Create a DataFrame with columns 'math', 'science', and 'english' containing scores for five students. Use .mean() to compute the average score for each subject (column-wise) and for each student (row-wise with axis=1).
Solution to Exercise 1
Use .mean() with different axis values.
import pandas as pd
df = pd.DataFrame({
'math': [85, 90, 78, 92, 88],
'science': [80, 85, 82, 95, 90],
'english': [75, 88, 91, 84, 79]
})
print("Average per subject:\n", df.mean())
print("\nAverage per student:\n", df.mean(axis=1))
Exercise 2.
Given a DataFrame of daily stock prices for three tickers, compute the describe() statistics. Then extract only the 'mean' and 'std' rows from the result using .loc.
Solution to Exercise 2
Use describe() and extract specific rows with .loc.
import pandas as pd
import numpy as np
np.random.seed(42)
df = pd.DataFrame({
'AAPL': np.random.uniform(140, 160, 20),
'MSFT': np.random.uniform(340, 360, 20),
'GOOGL': np.random.uniform(130, 150, 20)
})
stats = df.describe()
print(stats.loc[['mean', 'std']])
Exercise 3.
Create a Series with some NaN values. Demonstrate the difference between .count() and len() by printing both.

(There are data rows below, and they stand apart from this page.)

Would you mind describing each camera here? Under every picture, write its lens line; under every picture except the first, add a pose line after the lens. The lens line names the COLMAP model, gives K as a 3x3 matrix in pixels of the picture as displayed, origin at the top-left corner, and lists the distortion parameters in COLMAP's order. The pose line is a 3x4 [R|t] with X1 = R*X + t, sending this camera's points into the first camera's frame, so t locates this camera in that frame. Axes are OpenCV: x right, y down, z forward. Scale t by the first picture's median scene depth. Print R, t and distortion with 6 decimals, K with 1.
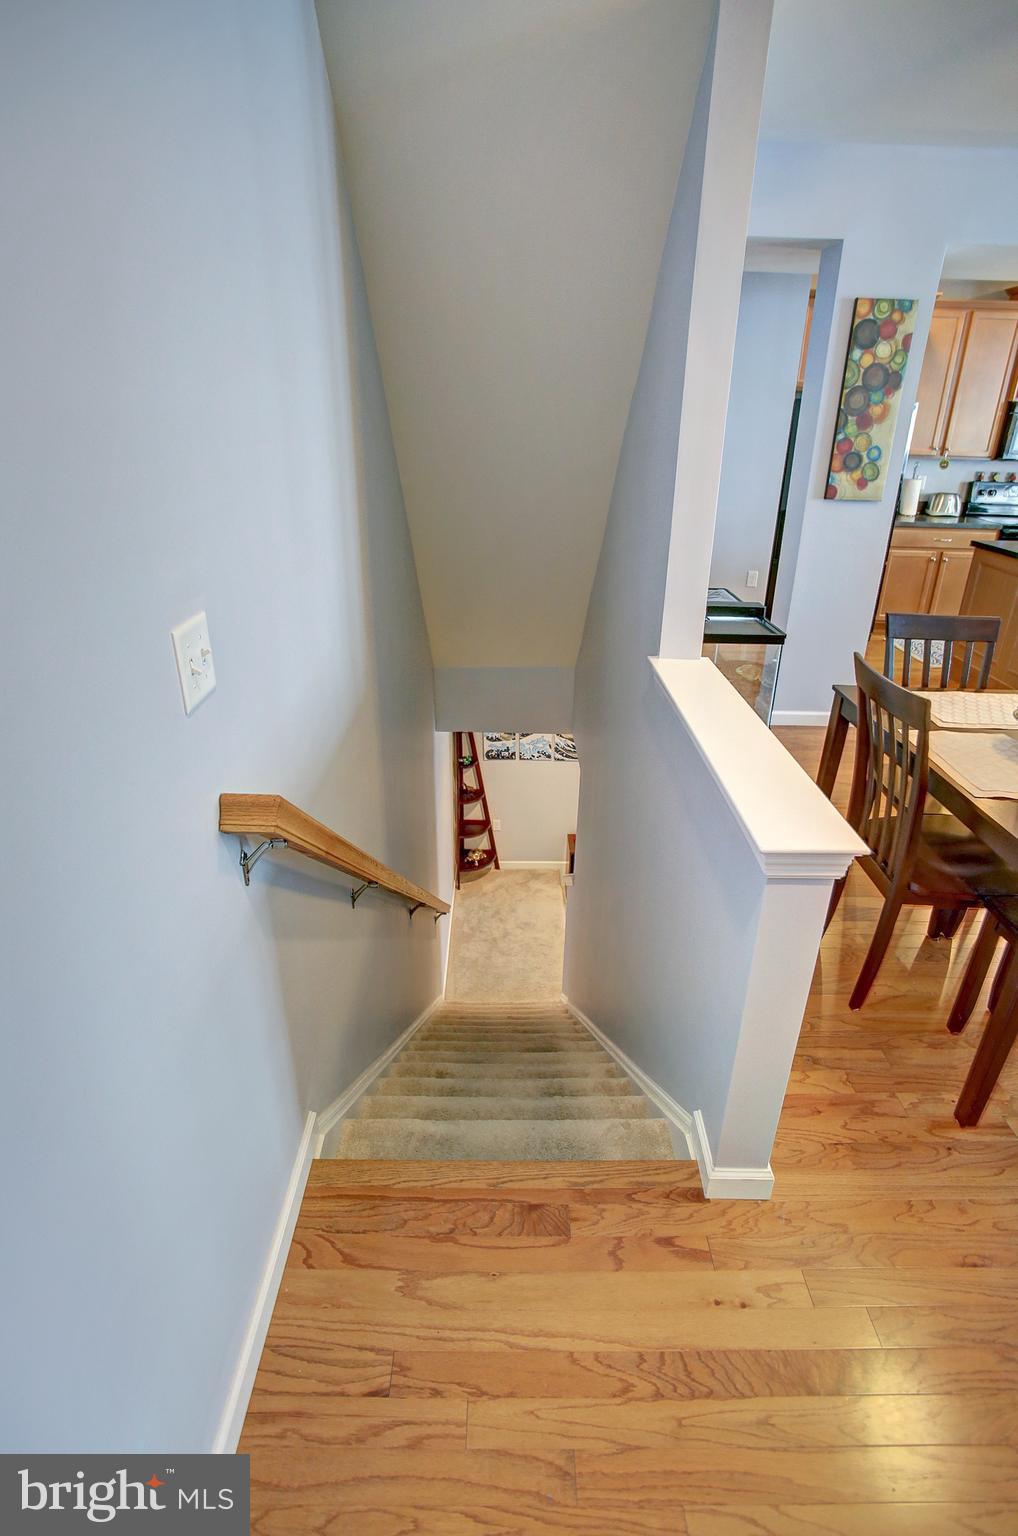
lens RADIAL K [[758.3, 0, 513.7], [0, 758.3, 720.6], [0, 0, 1]] dist [-0.002121, -0.000046]
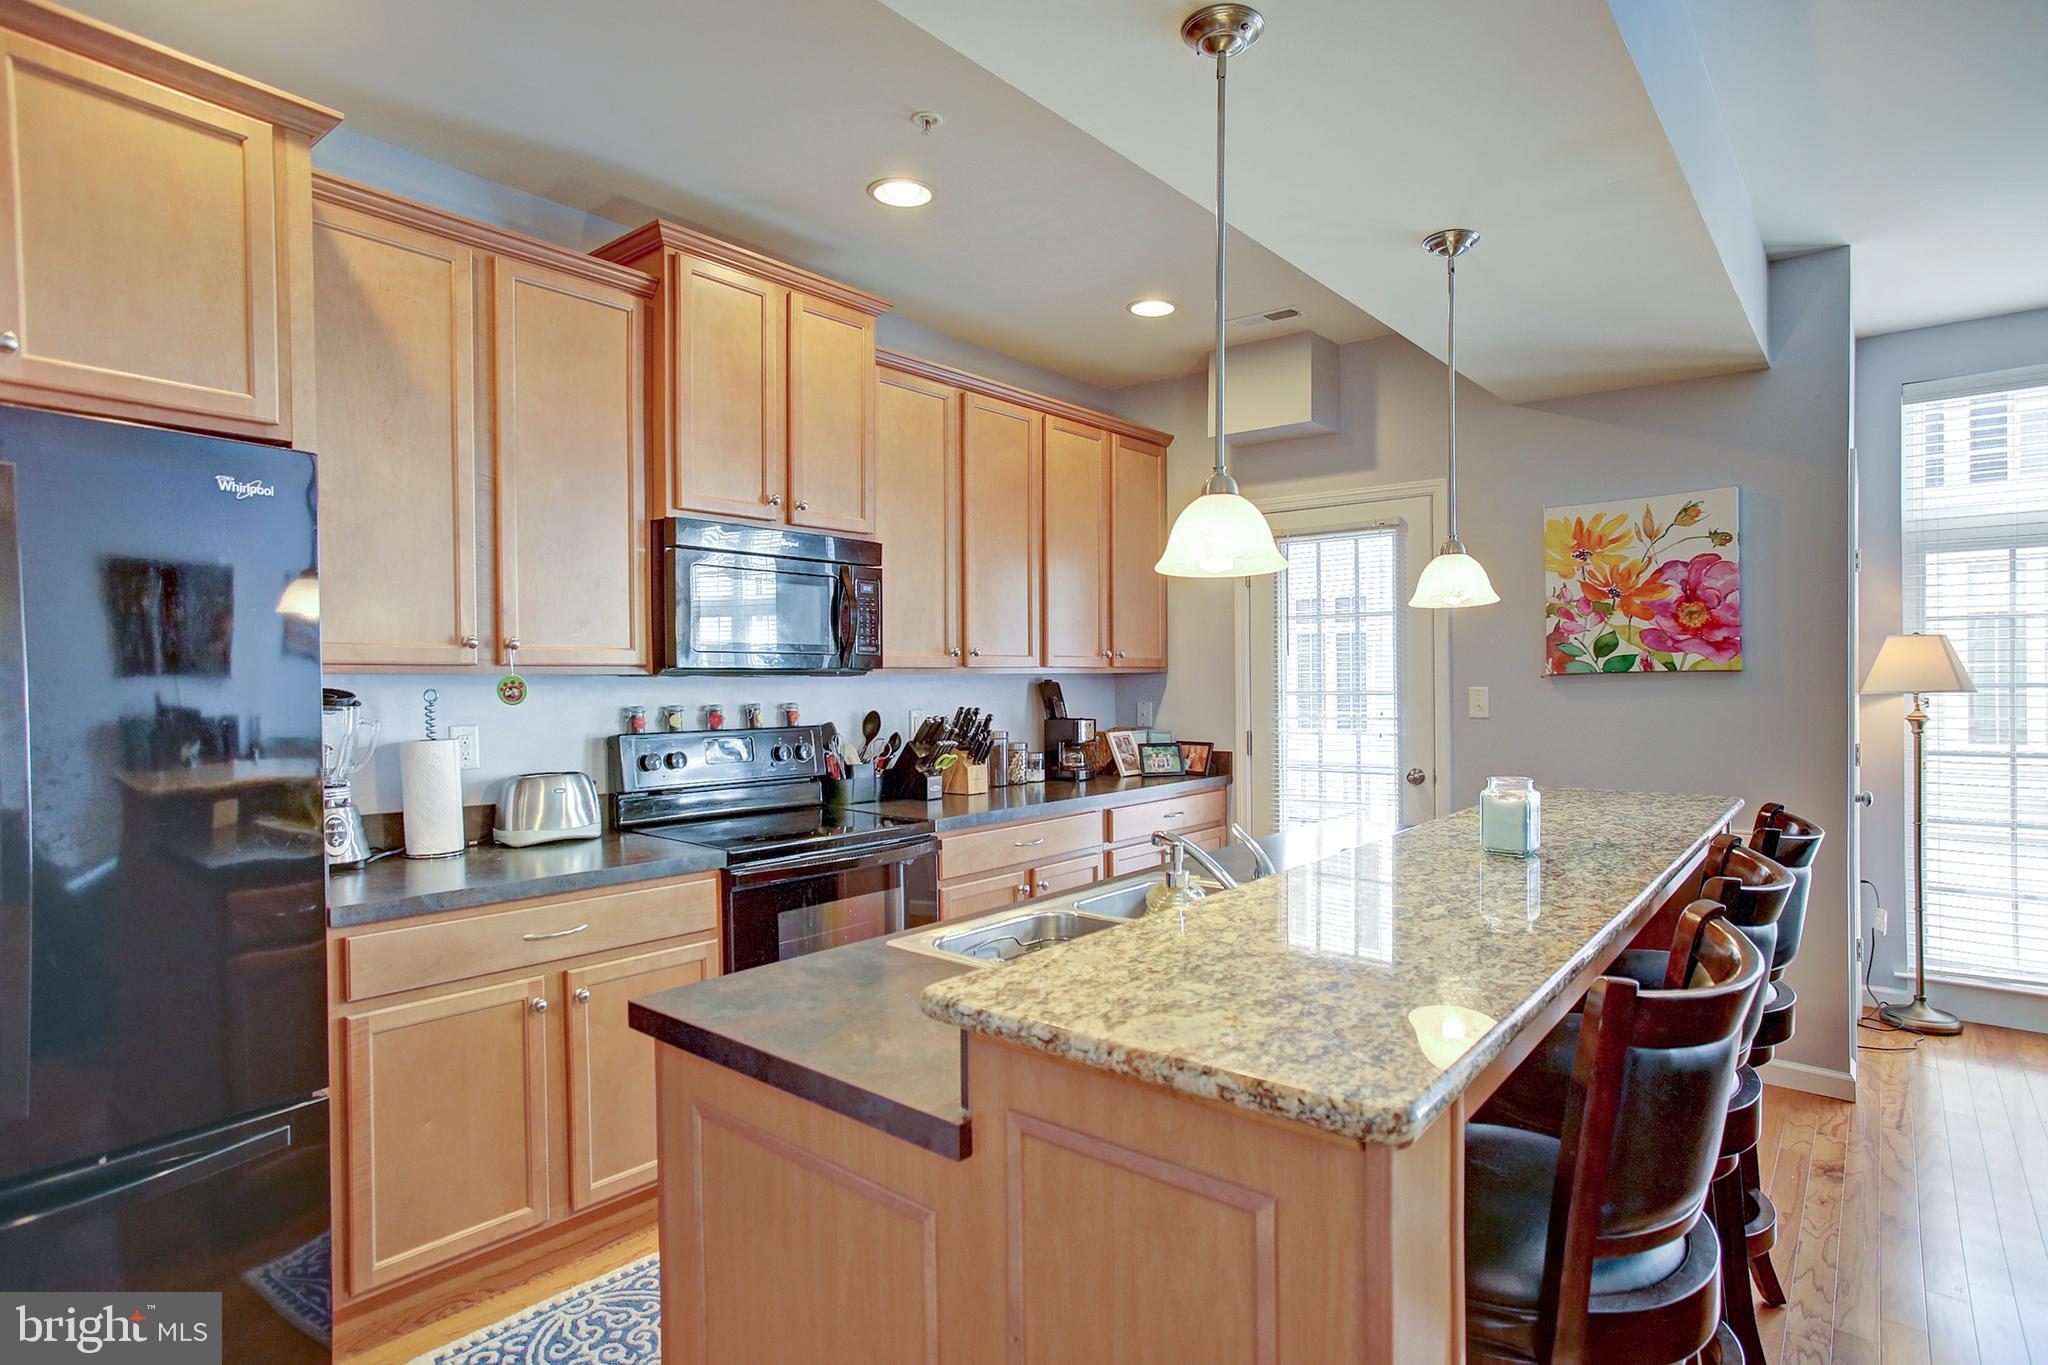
lens RADIAL K [[1060.8, 0, 1090.8], [0, 1060.8, 670.7], [0, 0, 1]] dist [0.015236, 0.000402]
pose [[0.603148, -0.027589, 0.797152, 0.528821], [0.316969, 0.925392, -0.207800, -0.261480], [-0.731945, 0.378007, 0.566893, 0.837771]]
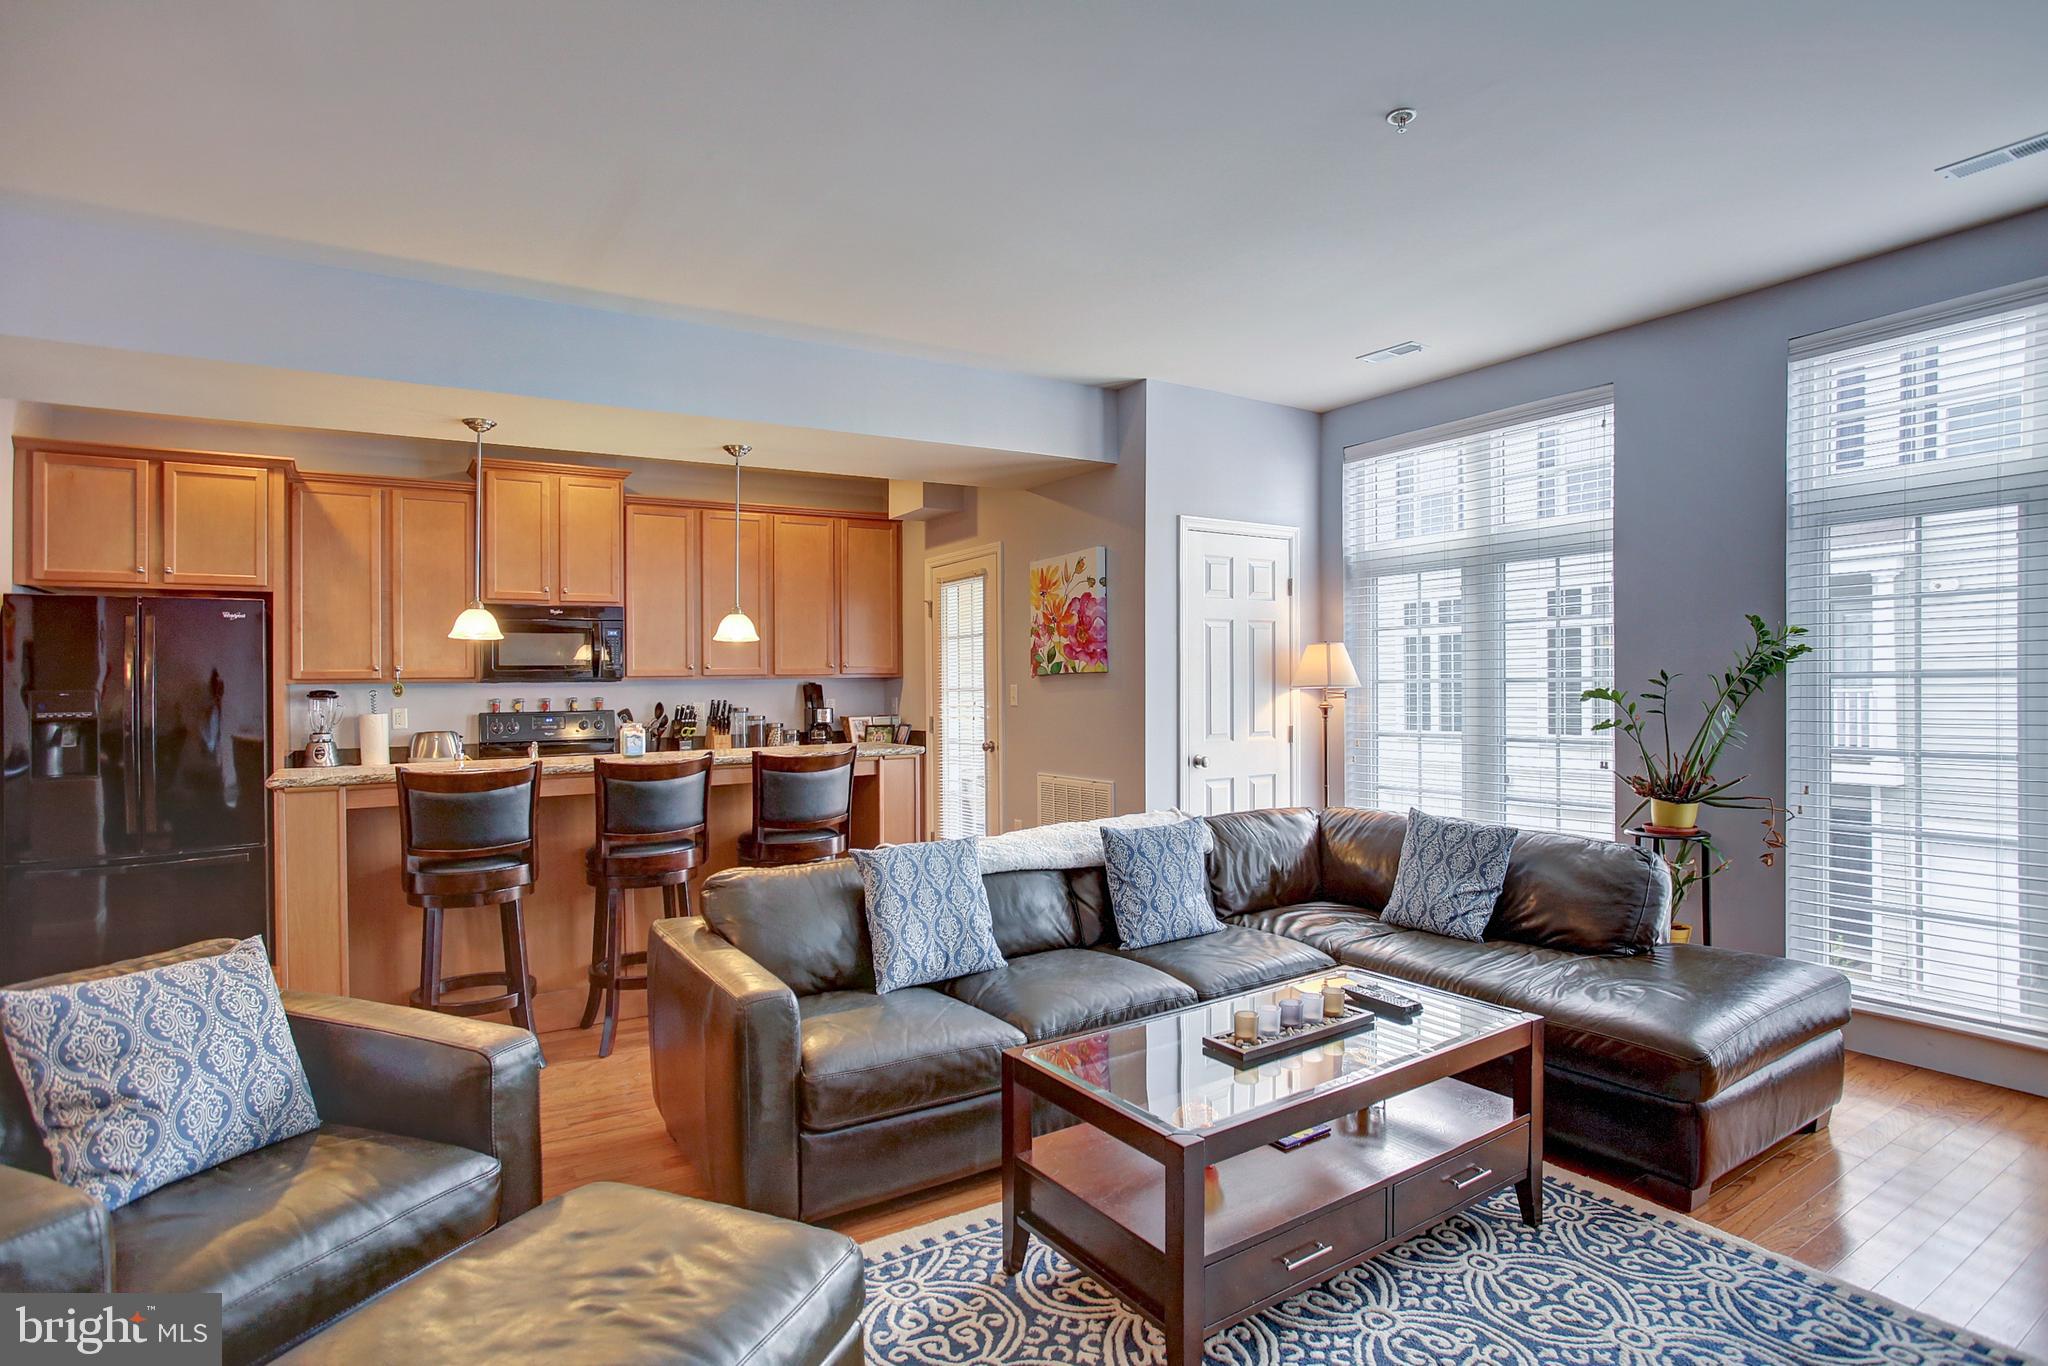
lens RADIAL K [[1039.9, 0, 1010.8], [0, 1039.9, 666.9], [0, 0, 1]] dist [-0.000104, 0.000528]
pose [[0.850543, -0.033562, 0.524834, 0.790573], [0.230943, 0.920426, -0.315407, 0.079358], [-0.472485, 0.389474, 0.790612, 0.027108]]
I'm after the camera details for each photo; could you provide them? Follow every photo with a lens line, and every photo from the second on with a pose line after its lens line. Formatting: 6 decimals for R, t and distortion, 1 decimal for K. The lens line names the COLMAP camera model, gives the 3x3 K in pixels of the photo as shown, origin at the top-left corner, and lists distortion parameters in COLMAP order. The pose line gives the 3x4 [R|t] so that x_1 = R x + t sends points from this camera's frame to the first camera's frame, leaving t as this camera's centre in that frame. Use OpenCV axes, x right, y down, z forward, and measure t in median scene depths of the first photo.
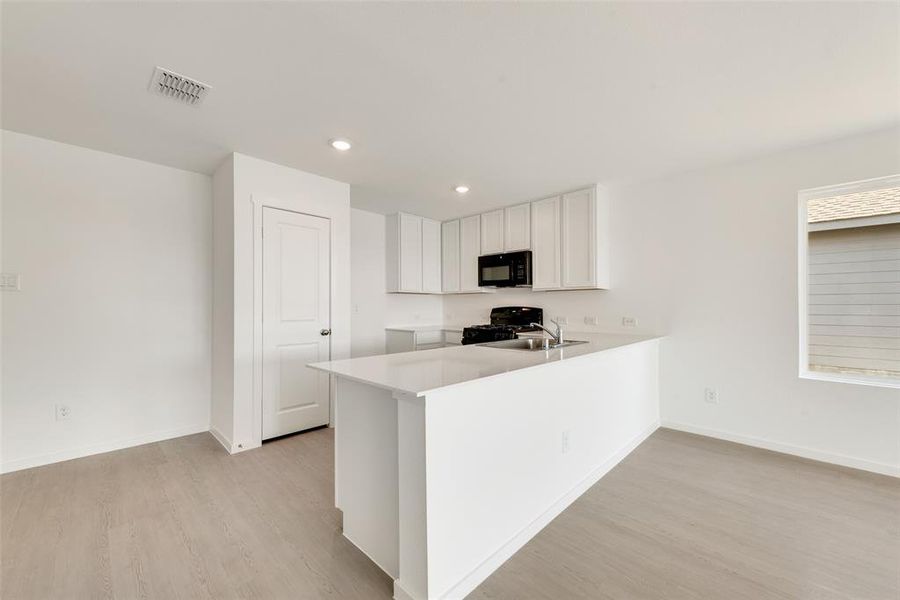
lens RADIAL K [[362.7, 0, 428.2], [0, 362.7, 309.4], [0, 0, 1]] dist [0.003523, -0.000422]
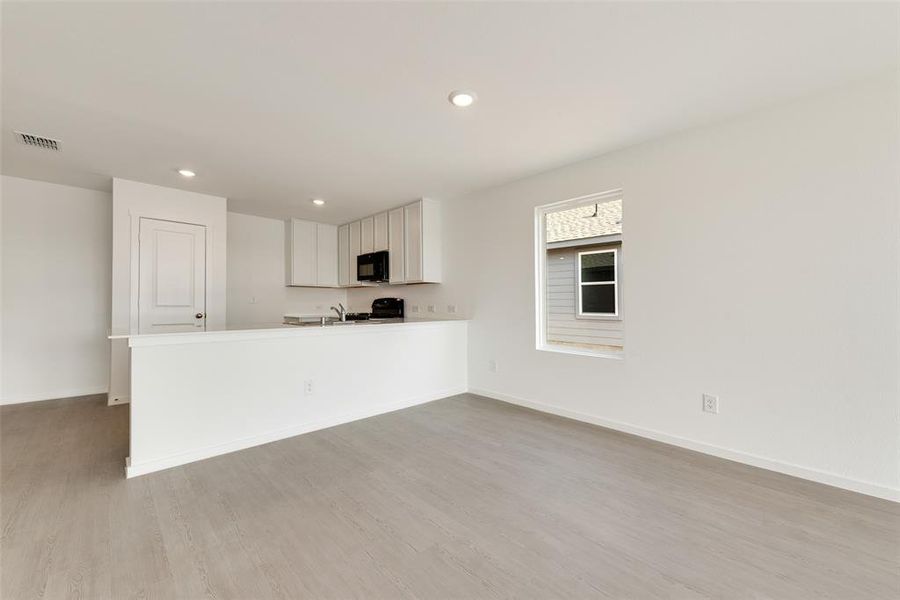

Then compute the .sum() and show that NaN values are skipped by default but can be included by setting min_count.
Solution to Exercise 3
Show the difference between count() and len().
import pandas as pd
import numpy as np
s = pd.Series([10, 20, np.nan, 40, np.nan])
print(f"count(): {s.count()}") # 3
print(f"len(): {len(s)}") # 5
print(f"sum(): {s.sum()}") # 70 (NaN skipped)